Karen Lovett, KP News

Thirty Key Peninsula school students, who have been selected by their choir directors, will join 240 representatives from four middle schools and two high schools at the Peninsula School District Choir Festival, taking place at 7 p.m. on Feb. 3, at the Chapel Hill Presbyterian Church in Gig Harbor.

Clinician Bruce Brownell will be coming from the Portland area to rehearse with the students in an all-day preparation for the free concert.

This annual event has been taking place for about 14 years, and school directors help keep things in order on festival day.

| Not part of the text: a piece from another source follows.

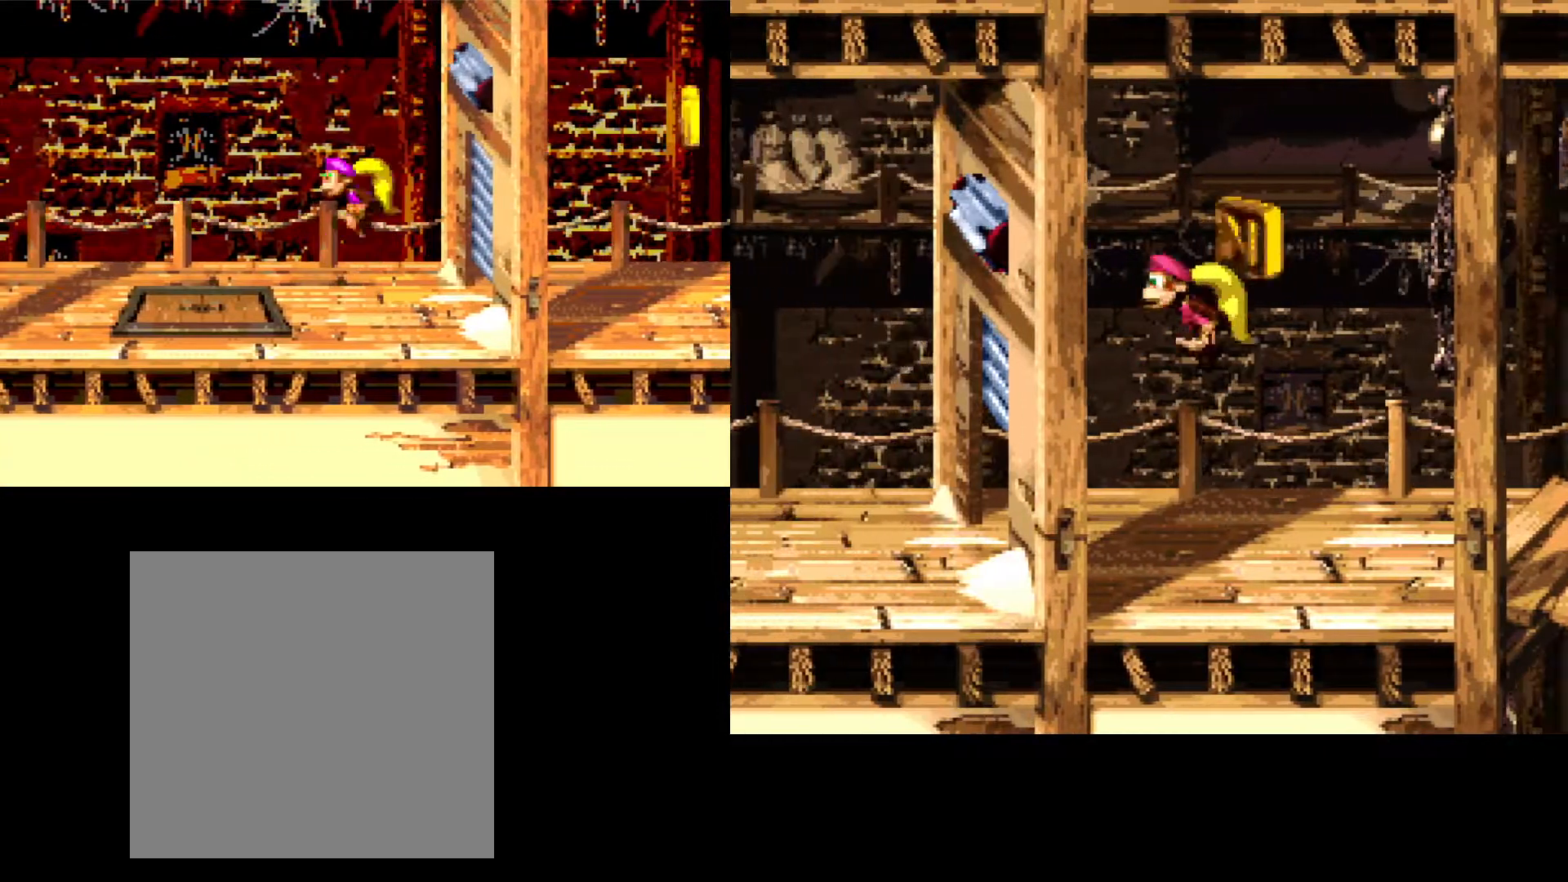
{"buttons": [], "events": [[83, "B", "down"], [133, "A", "up"], [150, "B", "up"], [150, "DPAD_RIGHT", "down"], [350, "DPAD_RIGHT", "up"]]}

Gig Harbor High School choir teacher Wayne Lackman has been involved since the beginning. He has been the coordinator for the Choir Festival for the past three years, and will coordinate a band festival coming in November.

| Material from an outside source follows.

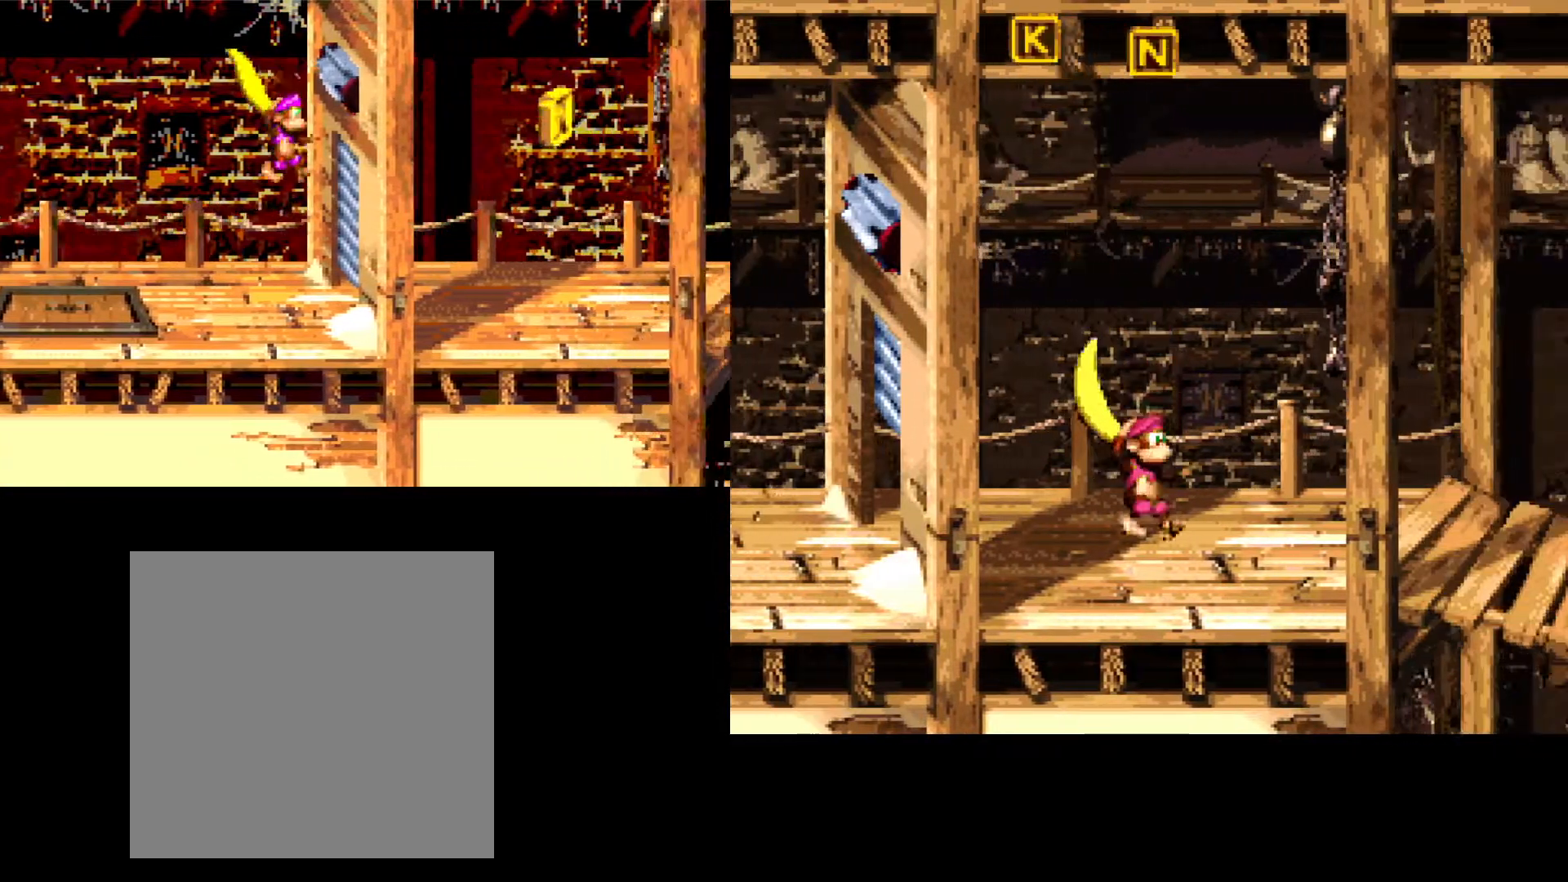
{"buttons": ["B"], "events": [[217, "B", "down"]]}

Lackman holds degrees from Pacific Lutheran University and continued his graduate studies at Portland State University. He received his principal and administrative certifications from the University of Washington, Tacoma. He is primarily a vocalist, but plays guitar, piano and bass.

Peninsula High School choir director Alison Ellis was the winner of the Mid-South District Metropolitan Opera National Council auditions and has had an extensive career in opera and music –– singing with the Royal Scottish National Orchestra, the Memphis Symphony Orchestra and the Arkansas Symphony Orchestra.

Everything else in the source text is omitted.